— Given task —
Turn the lines below, from the line with "common name: Pearly heath" up to and including the line with "common name: Snowy egret", into a numbered list, skipping any blank lines.

— Raw records —

====

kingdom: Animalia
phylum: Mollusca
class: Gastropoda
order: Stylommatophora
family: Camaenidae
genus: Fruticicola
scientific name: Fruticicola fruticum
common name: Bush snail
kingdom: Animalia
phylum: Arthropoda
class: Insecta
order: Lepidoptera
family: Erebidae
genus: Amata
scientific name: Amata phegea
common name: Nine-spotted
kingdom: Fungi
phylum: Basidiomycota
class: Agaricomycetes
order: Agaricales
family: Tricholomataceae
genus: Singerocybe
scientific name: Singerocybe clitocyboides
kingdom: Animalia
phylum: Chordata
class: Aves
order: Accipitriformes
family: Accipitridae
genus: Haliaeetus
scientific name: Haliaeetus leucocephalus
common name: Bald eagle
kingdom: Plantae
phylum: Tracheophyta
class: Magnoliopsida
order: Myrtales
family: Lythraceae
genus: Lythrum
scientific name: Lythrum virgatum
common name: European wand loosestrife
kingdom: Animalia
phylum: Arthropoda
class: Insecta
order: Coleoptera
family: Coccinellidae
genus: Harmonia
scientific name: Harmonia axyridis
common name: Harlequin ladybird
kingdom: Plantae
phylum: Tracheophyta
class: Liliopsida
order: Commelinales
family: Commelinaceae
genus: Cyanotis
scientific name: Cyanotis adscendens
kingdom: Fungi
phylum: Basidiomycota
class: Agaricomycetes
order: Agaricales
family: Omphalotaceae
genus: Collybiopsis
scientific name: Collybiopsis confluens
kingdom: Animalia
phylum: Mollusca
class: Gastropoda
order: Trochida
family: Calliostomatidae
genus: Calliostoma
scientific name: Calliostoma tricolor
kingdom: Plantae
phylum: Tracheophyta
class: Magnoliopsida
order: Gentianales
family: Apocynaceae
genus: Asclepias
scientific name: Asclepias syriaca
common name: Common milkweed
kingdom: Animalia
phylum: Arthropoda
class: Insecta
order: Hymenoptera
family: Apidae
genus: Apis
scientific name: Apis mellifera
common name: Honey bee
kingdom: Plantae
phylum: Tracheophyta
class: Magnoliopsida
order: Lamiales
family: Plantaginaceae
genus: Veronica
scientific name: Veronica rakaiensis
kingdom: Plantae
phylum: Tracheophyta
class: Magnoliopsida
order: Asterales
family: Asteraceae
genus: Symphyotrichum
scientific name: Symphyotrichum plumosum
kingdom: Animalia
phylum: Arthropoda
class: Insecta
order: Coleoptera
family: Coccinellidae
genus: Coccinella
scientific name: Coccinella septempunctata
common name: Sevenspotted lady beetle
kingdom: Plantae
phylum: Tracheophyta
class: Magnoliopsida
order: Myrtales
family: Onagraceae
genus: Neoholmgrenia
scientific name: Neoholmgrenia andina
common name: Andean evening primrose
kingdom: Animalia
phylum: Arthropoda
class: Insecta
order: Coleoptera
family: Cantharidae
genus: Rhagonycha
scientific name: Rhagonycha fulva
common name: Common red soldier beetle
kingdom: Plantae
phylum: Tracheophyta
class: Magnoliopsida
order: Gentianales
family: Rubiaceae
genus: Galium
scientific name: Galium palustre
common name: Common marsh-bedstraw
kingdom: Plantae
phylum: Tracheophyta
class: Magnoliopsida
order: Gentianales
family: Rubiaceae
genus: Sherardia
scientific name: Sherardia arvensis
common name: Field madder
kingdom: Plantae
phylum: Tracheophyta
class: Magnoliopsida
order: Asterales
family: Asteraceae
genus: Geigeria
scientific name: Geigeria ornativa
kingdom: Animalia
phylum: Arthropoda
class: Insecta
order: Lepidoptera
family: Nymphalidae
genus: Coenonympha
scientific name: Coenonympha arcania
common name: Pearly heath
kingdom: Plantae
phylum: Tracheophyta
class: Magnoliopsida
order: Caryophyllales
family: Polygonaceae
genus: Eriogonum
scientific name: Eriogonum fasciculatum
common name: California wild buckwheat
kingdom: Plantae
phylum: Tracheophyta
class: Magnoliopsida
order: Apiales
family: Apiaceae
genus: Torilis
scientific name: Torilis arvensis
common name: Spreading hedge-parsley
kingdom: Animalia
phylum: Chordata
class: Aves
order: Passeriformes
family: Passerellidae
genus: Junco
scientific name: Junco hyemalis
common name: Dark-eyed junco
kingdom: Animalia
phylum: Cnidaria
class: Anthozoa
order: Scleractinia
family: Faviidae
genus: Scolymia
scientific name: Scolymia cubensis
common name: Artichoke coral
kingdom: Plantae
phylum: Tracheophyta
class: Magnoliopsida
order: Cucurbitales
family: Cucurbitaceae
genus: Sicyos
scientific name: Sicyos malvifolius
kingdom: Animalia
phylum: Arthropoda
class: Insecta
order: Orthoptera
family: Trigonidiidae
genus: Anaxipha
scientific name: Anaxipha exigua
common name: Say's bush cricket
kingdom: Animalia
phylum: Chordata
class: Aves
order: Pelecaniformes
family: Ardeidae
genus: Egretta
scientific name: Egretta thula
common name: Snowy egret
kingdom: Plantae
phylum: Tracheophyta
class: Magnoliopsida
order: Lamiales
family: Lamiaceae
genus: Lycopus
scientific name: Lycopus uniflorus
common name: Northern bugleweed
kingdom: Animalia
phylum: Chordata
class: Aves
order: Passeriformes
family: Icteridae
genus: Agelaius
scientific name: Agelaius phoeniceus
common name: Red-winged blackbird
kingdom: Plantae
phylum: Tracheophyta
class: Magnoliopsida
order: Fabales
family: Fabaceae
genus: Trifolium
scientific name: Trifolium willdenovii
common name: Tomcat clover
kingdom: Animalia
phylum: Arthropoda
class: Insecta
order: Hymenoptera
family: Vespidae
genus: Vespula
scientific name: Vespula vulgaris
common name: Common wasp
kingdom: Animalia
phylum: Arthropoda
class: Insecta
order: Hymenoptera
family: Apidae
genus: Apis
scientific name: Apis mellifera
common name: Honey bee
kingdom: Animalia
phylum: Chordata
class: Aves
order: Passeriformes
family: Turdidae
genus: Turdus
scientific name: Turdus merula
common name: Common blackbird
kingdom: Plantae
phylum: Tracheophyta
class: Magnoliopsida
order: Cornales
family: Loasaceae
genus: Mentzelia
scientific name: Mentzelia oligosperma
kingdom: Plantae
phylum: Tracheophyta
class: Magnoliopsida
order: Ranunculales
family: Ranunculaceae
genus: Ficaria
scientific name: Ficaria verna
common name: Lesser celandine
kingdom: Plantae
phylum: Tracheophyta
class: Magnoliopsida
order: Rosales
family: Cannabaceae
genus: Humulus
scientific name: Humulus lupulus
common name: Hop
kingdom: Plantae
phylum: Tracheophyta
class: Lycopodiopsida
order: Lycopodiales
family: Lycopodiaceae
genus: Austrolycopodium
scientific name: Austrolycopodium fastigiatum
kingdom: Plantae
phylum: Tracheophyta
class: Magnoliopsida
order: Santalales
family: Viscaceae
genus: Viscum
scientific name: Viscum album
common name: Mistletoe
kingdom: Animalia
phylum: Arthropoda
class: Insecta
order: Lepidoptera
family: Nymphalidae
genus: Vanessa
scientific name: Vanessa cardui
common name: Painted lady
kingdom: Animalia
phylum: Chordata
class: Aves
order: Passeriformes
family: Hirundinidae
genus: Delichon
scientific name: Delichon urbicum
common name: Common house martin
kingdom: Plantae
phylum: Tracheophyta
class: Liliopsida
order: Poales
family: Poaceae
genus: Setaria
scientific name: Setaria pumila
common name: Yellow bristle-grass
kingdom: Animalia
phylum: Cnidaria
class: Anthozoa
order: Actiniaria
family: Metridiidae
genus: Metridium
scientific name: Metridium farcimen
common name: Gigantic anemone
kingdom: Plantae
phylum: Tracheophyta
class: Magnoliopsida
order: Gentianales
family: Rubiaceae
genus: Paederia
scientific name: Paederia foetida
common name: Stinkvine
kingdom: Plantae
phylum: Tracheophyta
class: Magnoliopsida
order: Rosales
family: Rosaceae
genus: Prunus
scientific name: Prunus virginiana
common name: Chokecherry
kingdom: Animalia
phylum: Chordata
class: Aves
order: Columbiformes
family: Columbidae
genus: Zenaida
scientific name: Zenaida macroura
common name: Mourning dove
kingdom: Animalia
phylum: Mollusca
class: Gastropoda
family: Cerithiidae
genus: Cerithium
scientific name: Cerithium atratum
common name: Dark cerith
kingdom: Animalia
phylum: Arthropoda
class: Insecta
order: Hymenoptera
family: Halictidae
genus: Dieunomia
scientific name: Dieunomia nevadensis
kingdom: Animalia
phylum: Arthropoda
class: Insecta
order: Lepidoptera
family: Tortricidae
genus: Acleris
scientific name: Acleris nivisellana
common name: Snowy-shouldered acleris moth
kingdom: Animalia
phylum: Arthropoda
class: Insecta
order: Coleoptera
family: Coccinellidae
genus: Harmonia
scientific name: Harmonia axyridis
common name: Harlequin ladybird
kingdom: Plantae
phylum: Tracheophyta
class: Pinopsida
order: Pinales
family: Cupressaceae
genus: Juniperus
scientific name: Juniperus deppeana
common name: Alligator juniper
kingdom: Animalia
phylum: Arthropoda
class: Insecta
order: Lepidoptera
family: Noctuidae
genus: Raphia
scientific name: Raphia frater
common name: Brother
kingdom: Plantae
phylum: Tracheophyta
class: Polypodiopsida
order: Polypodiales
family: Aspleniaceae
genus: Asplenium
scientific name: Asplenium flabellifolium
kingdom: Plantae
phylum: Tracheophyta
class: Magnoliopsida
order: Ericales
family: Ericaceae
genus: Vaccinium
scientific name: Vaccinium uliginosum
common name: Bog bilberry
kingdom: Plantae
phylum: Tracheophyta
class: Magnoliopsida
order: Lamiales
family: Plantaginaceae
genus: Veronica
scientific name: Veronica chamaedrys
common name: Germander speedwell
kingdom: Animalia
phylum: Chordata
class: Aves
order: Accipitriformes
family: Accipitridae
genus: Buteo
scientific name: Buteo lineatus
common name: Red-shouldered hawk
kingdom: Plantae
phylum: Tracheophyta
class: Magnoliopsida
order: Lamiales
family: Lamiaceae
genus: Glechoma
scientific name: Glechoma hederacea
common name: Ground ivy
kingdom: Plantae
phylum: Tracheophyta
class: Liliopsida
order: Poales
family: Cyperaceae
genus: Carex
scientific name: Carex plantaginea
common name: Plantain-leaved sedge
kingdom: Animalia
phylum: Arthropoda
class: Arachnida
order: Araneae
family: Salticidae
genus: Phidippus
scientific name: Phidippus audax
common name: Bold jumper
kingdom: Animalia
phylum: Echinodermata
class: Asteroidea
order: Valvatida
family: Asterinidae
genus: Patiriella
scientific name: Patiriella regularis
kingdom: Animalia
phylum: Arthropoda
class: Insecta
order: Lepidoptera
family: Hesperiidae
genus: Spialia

====

— The reply —
1. common name: Pearly heath
2. kingdom: Plantae
3. phylum: Tracheophyta
4. class: Magnoliopsida
5. order: Caryophyllales
6. family: Polygonaceae
7. genus: Eriogonum
8. scientific name: Eriogonum fasciculatum
9. common name: California wild buckwheat
10. kingdom: Plantae
11. phylum: Tracheophyta
12. class: Magnoliopsida
13. order: Apiales
14. family: Apiaceae
15. genus: Torilis
16. scientific name: Torilis arvensis
17. common name: Spreading hedge-parsley
18. kingdom: Animalia
19. phylum: Chordata
20. class: Aves
21. order: Passeriformes
22. family: Passerellidae
23. genus: Junco
24. scientific name: Junco hyemalis
25. common name: Dark-eyed junco
26. kingdom: Animalia
27. phylum: Cnidaria
28. class: Anthozoa
29. order: Scleractinia
30. family: Faviidae
31. genus: Scolymia
32. scientific name: Scolymia cubensis
33. common name: Artichoke coral
34. kingdom: Plantae
35. phylum: Tracheophyta
36. class: Magnoliopsida
37. order: Cucurbitales
38. family: Cucurbitaceae
39. genus: Sicyos
40. scientific name: Sicyos malvifolius
41. kingdom: Animalia
42. phylum: Arthropoda
43. class: Insecta
44. order: Orthoptera
45. family: Trigonidiidae
46. genus: Anaxipha
47. scientific name: Anaxipha exigua
48. common name: Say's bush cricket
49. kingdom: Animalia
50. phylum: Chordata
51. class: Aves
52. order: Pelecaniformes
53. family: Ardeidae
54. genus: Egretta
55. scientific name: Egretta thula
56. common name: Snowy egret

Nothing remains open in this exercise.